Once the triggering conditions are defined, you'll configure what will happen whenever they are met, i.e. the Action

  • Returned API action, allow, challenge or deny
  • Whether an item should be added to one or many lists

Organization

Policies are grouped by event name to give you a better understanding of the actions taken throughout the different points in your application. These events include registrations, logins, profile updates, transactions, and password resets.

In addition to being grouped by event name, there are two special groups, "Before all events" and "After all events", where you can place Policies that should be applied to all events. For instance when setting up a global blocklist

Policies are evaluated in order, from top to bottom, for each event grouping. You can easily re-order them as you see fit. The most narrow-scope and restrictive policies (i.e. deny) should usually be at the top of the list because they should be evaluated for matches first. Unless you have certain behavior that you always want to allow, such as test traffic from certain IPs or similar, then this will go at the top.

List of Policies, grouped by event name

List of Policies, grouped by event name

Creating a policy

Creating a Policy is as easy as creating a filter in the Explore view. After giving the policy a name and setting the desired "Inline response" you simply add all the conditions to the "When" section in the form for creating a new policy

Creating a new policy

Creating a new policy

Pass-through mode

By default, when a policy matches, the configured inline action is returned in the Risk and Filter API response, and further policy evaluation is halted. By enabling pass-through mode, the policy will not return any inline action when matched. Only the configured actions will be executed and evaluation will continue to the next policy.

When the pass-through policy is matched, all configured actions will run as normal (see below). So by turning off the inline response, you can set up a flow that e.g. simply monitors for suspicious behaviors without affecting the user journey, which is useful before deciding to take action. When a Policy is configured in pass-through mode, the evaluation of Policies will continue until there is a match on a regular, non-pass-through, policy.

Add to lists

Optionally, you may choose to add the values of the triggering to a corresponding list, like e.g. add the user.id to a review list or block list, whenever the Policy matches. This together with List webhooks opens up for flexible automation, such as automatically suspending malicious accounts.

Remove/archive from lists

Similarly to adding items to lists, Policies can also be set up to remove/archive items from Lists whenever a Policy match.

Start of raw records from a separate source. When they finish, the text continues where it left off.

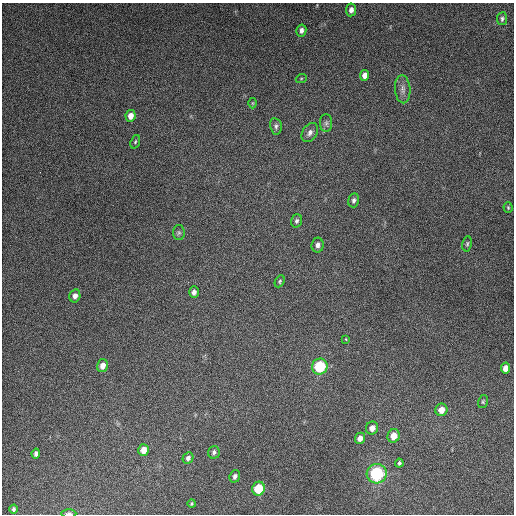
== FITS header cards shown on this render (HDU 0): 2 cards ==
NAXIS1  =                  512
NAXIS2  =                  512

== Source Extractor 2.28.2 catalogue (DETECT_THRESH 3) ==
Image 512 x 512 px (HDU 0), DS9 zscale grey, 1 PNG px = 1 image px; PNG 516 x 516 px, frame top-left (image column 1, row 512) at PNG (2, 3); each listed source drawn as its Kron ellipse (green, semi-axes under 4 px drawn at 4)
Background 5160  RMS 320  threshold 951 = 3 sigma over >= 5 px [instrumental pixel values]
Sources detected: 41; all 41 listed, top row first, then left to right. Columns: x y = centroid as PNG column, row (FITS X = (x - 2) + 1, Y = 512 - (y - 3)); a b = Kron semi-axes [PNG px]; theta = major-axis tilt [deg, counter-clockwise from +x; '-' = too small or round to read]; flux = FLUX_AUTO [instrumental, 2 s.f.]
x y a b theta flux
351 10 6 5 - 8.9e+04
502 19 6 5 - 4.4e+04
301 30 6 5 - 7.4e+04
364 75 5 4 - 1.2e+05
301 79 5 3 - 2.1e+04
403 89 14 7 -86 1.2e+05
252 103 5 3 - 2.0e+04
131 116 6 5 - 1.4e+05
326 123 9 6 89 6.5e+04
276 126 8 5 -79 5.3e+04
310 133 10 7 58 9.2e+04
135 142 7 4 70 3.1e+04
354 200 7 5 76 6.2e+04
508 208 5 4 - 2.7e+04
297 221 6 5 - 5.1e+04
179 233 7 6 - 4.7e+04
467 244 7 5 80 3.7e+04
318 245 7 6 - 8.4e+04
280 281 6 4 62 3.2e+04
194 292 6 4 90 8.6e+04
75 296 6 5 - 9.9e+04
346 339 3 2 - 2.7e+04
102 366 6 5 - 1.4e+05
320 367 8 7 - 1.1e+06
505 368 5 4 - 1.4e+05
483 402 6 5 - 3.2e+04
441 410 6 6 - 1.8e+05
372 428 6 6 - 1.2e+05
394 436 7 6 - 2.3e+05
360 438 5 5 - 1.2e+05
143 450 6 5 - 1.7e+05
214 452 6 6 - 5.1e+04
36 454 5 4 - 6.1e+04
188 458 6 5 - 6.7e+04
399 463 4 3 - 3.5e+04
377 474 10 9 - 1.6e+06
235 476 6 5 - 6.2e+04
258 489 7 6 - 6.7e+05
192 504 4 4 - 2.5e+04
13 509 4 3 - 3.9e+04
69 513 7 3 0 7.1e+04
At the frame edge (FLAGS 8, measured only in part): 1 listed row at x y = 69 513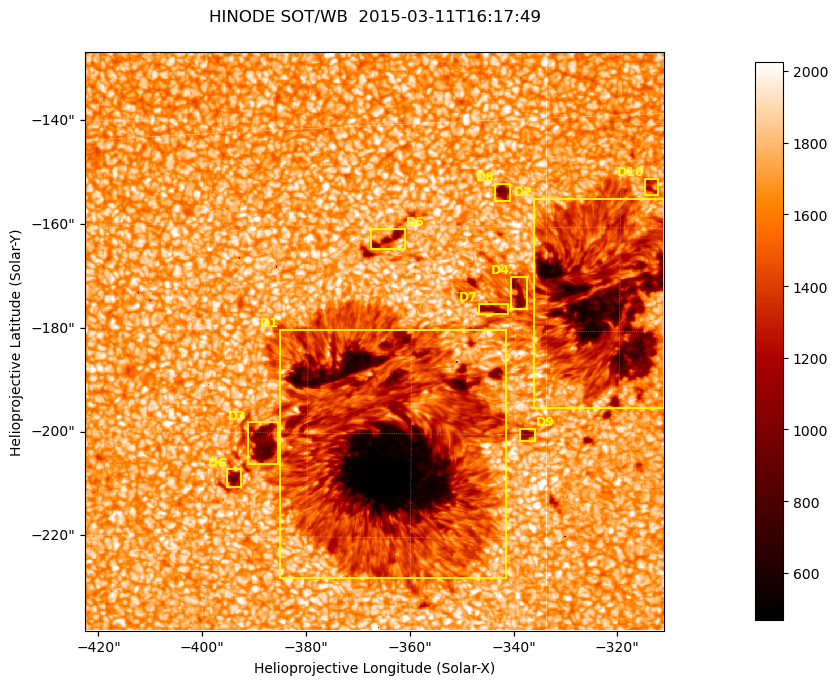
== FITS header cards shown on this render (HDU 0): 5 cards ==
TELESCOP= 'HINODE'
INSTRUME= 'SOT/WB'
DATE_OBS= '2015-03-11T16:17:49.015'
CTYPE1  = 'Solar-X'
CTYPE2  = 'Solar-Y'

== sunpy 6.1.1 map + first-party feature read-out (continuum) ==
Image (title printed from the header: HINODE SOT/WB  2015-03-11T16:17:49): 1024 x 1024 px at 0.109 arcsec/px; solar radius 966 arcsec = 8862 px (partial field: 0.4% of the solar disc is inside the frame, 100% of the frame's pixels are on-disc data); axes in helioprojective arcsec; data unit not stated in the header (colour bar unlabelled)
Orientation: roll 0.412 deg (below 1 deg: not rotated)
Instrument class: CONTINUUM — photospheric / low-chromospheric filtergram (green cont 5550): granulation and sunspots, dark-feature search
Dark features (sunspots / pores): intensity divided by the frame's on-disc median (partial field: no limb-darkening profile); reference = the frame's on-disc median (the 8%-of-disc-diameter window exceeds this field); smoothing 3 px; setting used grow <= 0.8, no closing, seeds <= 0.8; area >= 262 px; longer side >= 12 px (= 1.3 arcsec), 6 px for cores <= 0.7; partial field; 10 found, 10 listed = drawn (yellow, D1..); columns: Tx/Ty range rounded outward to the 1 arcsec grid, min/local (2 s.f., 1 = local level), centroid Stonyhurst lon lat
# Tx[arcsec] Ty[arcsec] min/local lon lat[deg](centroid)
D1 -386..-341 -228..-179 0.24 -23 -19
D2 -337..-311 -195..-154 0.32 -20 -17
D3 -392..-385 -206..-198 0.45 -25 -19
D4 -342..-337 -176..-169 0.53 -21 -17
D5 -368..-361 -165..-160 0.53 -23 -16
D6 -396..-392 -211..-207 0.51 -25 -19
D7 -348..-341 -177..-174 0.55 -22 -17
D8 -345..-341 -156..-151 0.49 -22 -16
D9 -339..-336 -202..-198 0.58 -22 -19
D10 -316..-312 -154..-150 0.63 -20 -16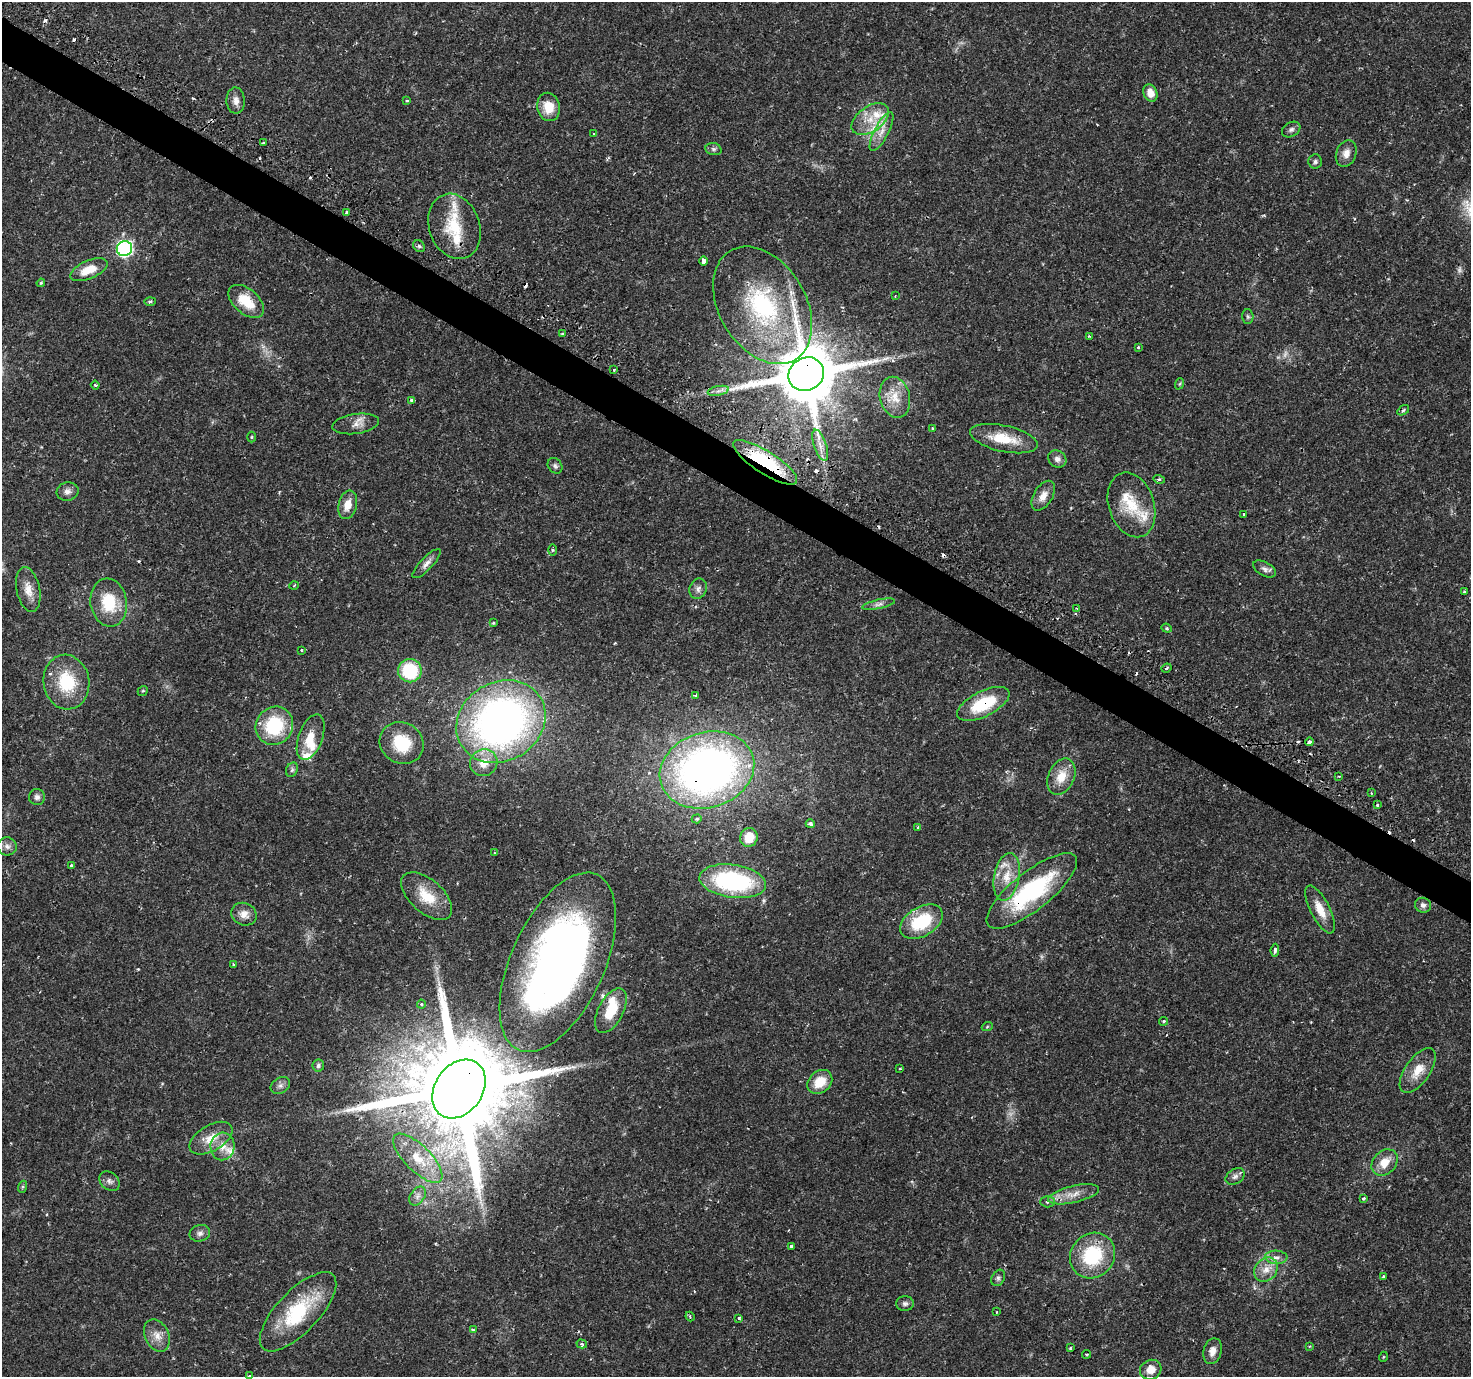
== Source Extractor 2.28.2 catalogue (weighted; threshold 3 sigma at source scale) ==
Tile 11 of 4 x 4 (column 3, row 3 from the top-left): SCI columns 2955-4423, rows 1649-3023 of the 5930 x 6005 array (HDU 1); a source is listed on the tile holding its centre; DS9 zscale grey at full resolution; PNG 1473 x 1379 px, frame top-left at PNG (2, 2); each listed source drawn as its Kron ellipse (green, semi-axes under 4 px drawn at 4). Shown black and unused: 3% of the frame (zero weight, under 2 of 3 exposures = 2% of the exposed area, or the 3 px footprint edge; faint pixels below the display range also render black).
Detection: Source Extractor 2.28.2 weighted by HDU 2 'WHT'; one run over the whole footprint, this tile lists its part. Background 0.025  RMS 0.002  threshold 0.00882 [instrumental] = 3 sigma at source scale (4.5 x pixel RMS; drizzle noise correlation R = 1.50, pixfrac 1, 0.0396/0.0396 arcsec/px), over >= 5 px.
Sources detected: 176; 3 too faint to see at this stretch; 17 cosmic-ray / hot-pixel residue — neither listed nor drawn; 14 inside a brighter listed object's ellipse — not listed separately; the other 142 listed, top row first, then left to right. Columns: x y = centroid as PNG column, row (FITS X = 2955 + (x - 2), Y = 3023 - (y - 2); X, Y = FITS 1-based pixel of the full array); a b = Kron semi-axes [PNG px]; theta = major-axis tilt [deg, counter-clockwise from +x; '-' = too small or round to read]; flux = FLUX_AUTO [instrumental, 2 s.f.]
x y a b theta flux
1150 93 9 7 -70 1.9
236 101 13 9 -87 1.4
407 101 3 2 - 0.26
548 107 14 11 -78 3.6
870 119 21 12 35 3.9
1291 129 10 7 31 0.64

Step 3. Enable and reorder

To complete this step:

  1. (Optional) Reorder the policy to an appropriate position
  2. Enable the policy

When you have multiple Policies for the same event, there is no harm in having policies overlap in their triggers or definitions, but Policy ordering becomes very important. You will notice that Castle's default policies enable deny verdicts for risk score ranges 90-100, and challenge verdicts for risk score ranges 60-100. This is fine, as long as the deny policy is evaluated before the challenge policy. Otherwise, if the deny policy were below the challenge policy, the deny policy would never have a chance to evaluate to true because the challenge policy would always be the first-matched policy for that event.

The most important thing to consider here is that policies are evaluated in top-down order. For most cases, this means that deny policies should be ordered above challenge policies. If you are unsure about the effects of reordering your policies, you can create Log Only policies to evaluate these effects before modifying the "real" enabled policies.